Online Nonparametric Learning, Chaining, and the Role of Partial Feedback
ABSTRACT. We investigate contextual online learning with nonparametric (Lipschitz) comparison classes under different assumptions on losses and feedback information. For full information feedback and Lipschitz losses, we characterize the minimax regret up to log factors by proving an upper bound matching a previously known lower bound. In a partial feedback model motivated by second-price auctions, we prove upper bounds for Lipschitz and semi-Lipschitz losses that improve on the known bounds for standard bandit feedback. Our analysis combines novel results for contextual second-price auctions with a novel algorithmic approach based on chaining. When the context space is Euclidean, our chaining approach is efficient and delivers an even better regret bound.
Open Problem: First-Order Regret Bounds for Contextual Bandits
ABSTRACT. We describe two open problems related to first order regret bounds for contextual bandits. The first asks for an algorithm with a regret bound of $\widetilde{\mathcal{O}}(\sqrt{L_\star K \ln N})$ where there are $K$ actions, $N$ policies, and $L_\star$ is the cumulative loss of the best policy. The second asks for an optimization-oracle-efficient algorithm with regret $\widetilde{\mathcal{O}}(L_\star^{2/3}\textrm{poly}(K, \ln(N/\delta)))$. We describe some positive results, such as an inefficient algorithm for the second problem, and some partial negative results.

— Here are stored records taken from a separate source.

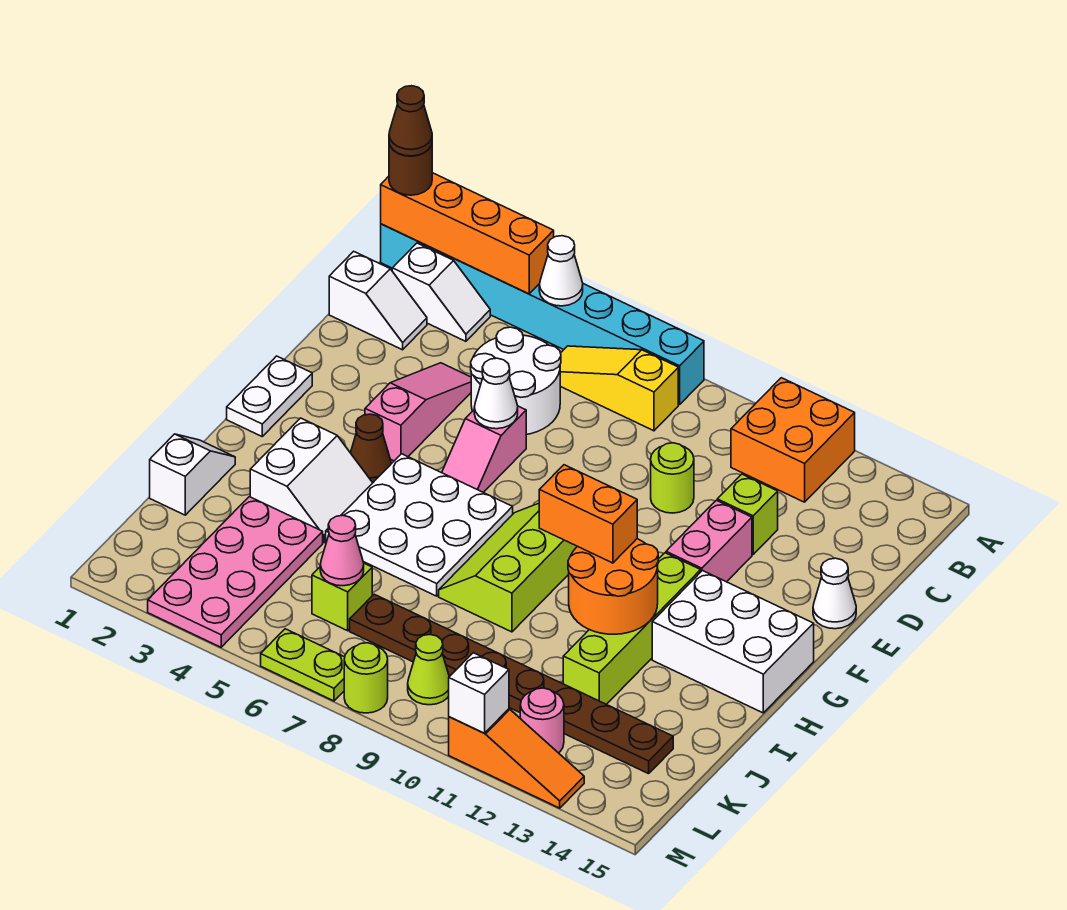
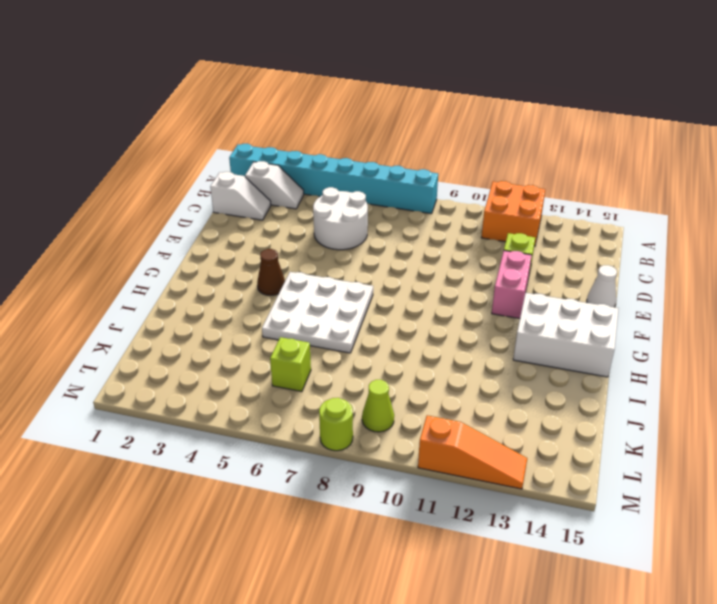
none -> yellow slope B6:B8 level 1 top 8
none -> pink slope D4:F4 level 1 top F
none -> lime round brick D10 level 1
none -> pink slope E6:F6 level 1 top E

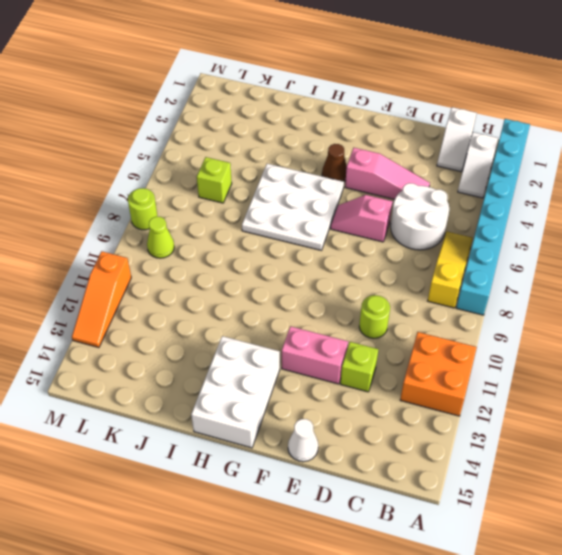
none -> white plate F1:G1 level 1
none -> lime slope G8:I9 level 1 top 9
none -> lime brick G12:J12 level 1
none -> white slope H3:I4 level 1 top 3

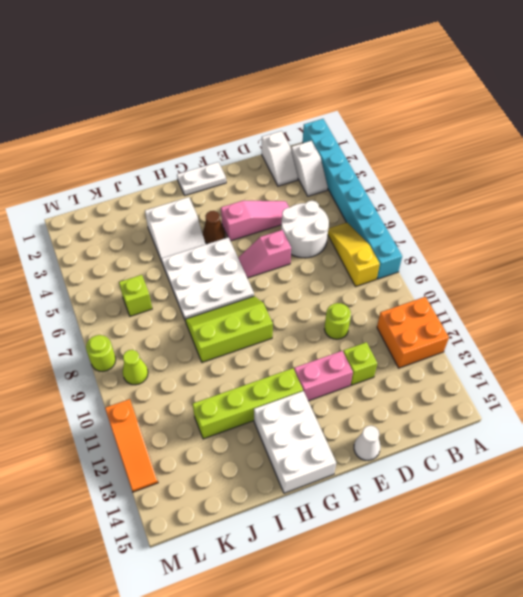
none -> white slope I1:J1 level 1 top J
none -> pink plate J3:M4 level 1
none -> brown plate K7:K14 level 1
none -> pink round brick L12 level 1

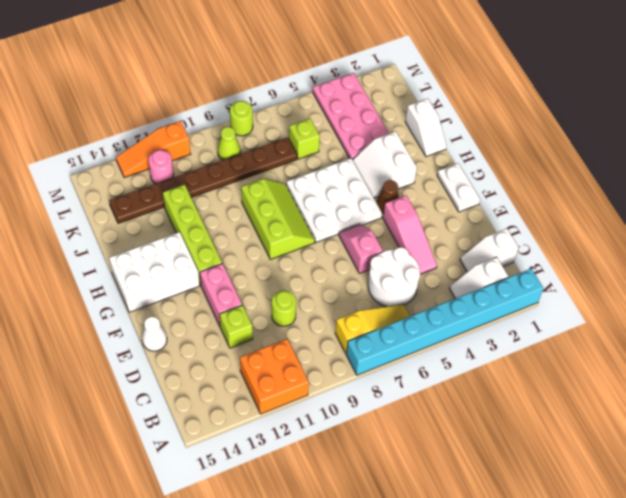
none -> lime plate M6:M7 level 1
none -> orange brick A1:A4 level 2
none -> white cone A5 level 2
none -> white cone E6 level 2

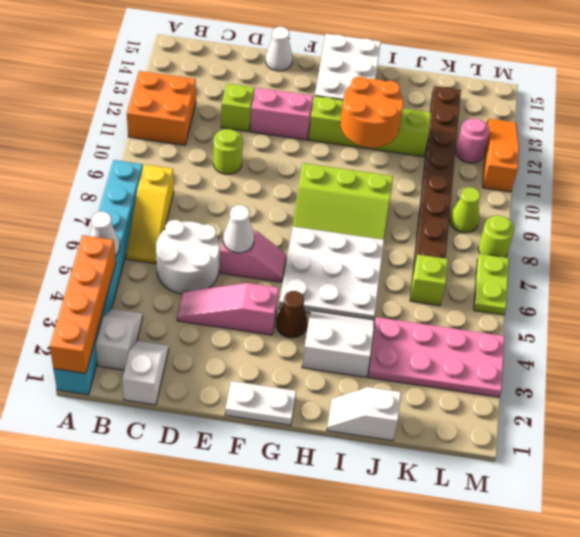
none -> pink cone K6 level 2
none -> white brick M11 level 2
none -> brown round brick A1 level 3
none -> orange brick H10:H11 level 3

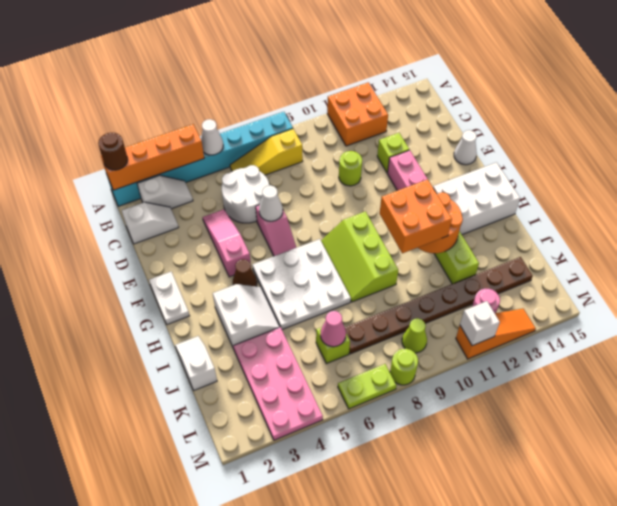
orange brick H10:I11 level 3 -> orange brick H10:H11 level 3
none -> brown cone A1 level 4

Open Problem: Meeting Times for Learning Random Automata
ABSTRACT. Learning automata is a foundational problem in computational learning theory. However, even efficiently learning random DFAs is hard. A natural restriction of this problem is to consider learning random DFAs under the uniform distribution. To date, this problem has no non-trivial lower bounds nor algorithms faster than brute force. In this note, we propose a method to find faster algorithms for this problem. We reduce the learning problem to a conjecture about meeting times of random walks over random DFAs, which may be of independent interest to prove.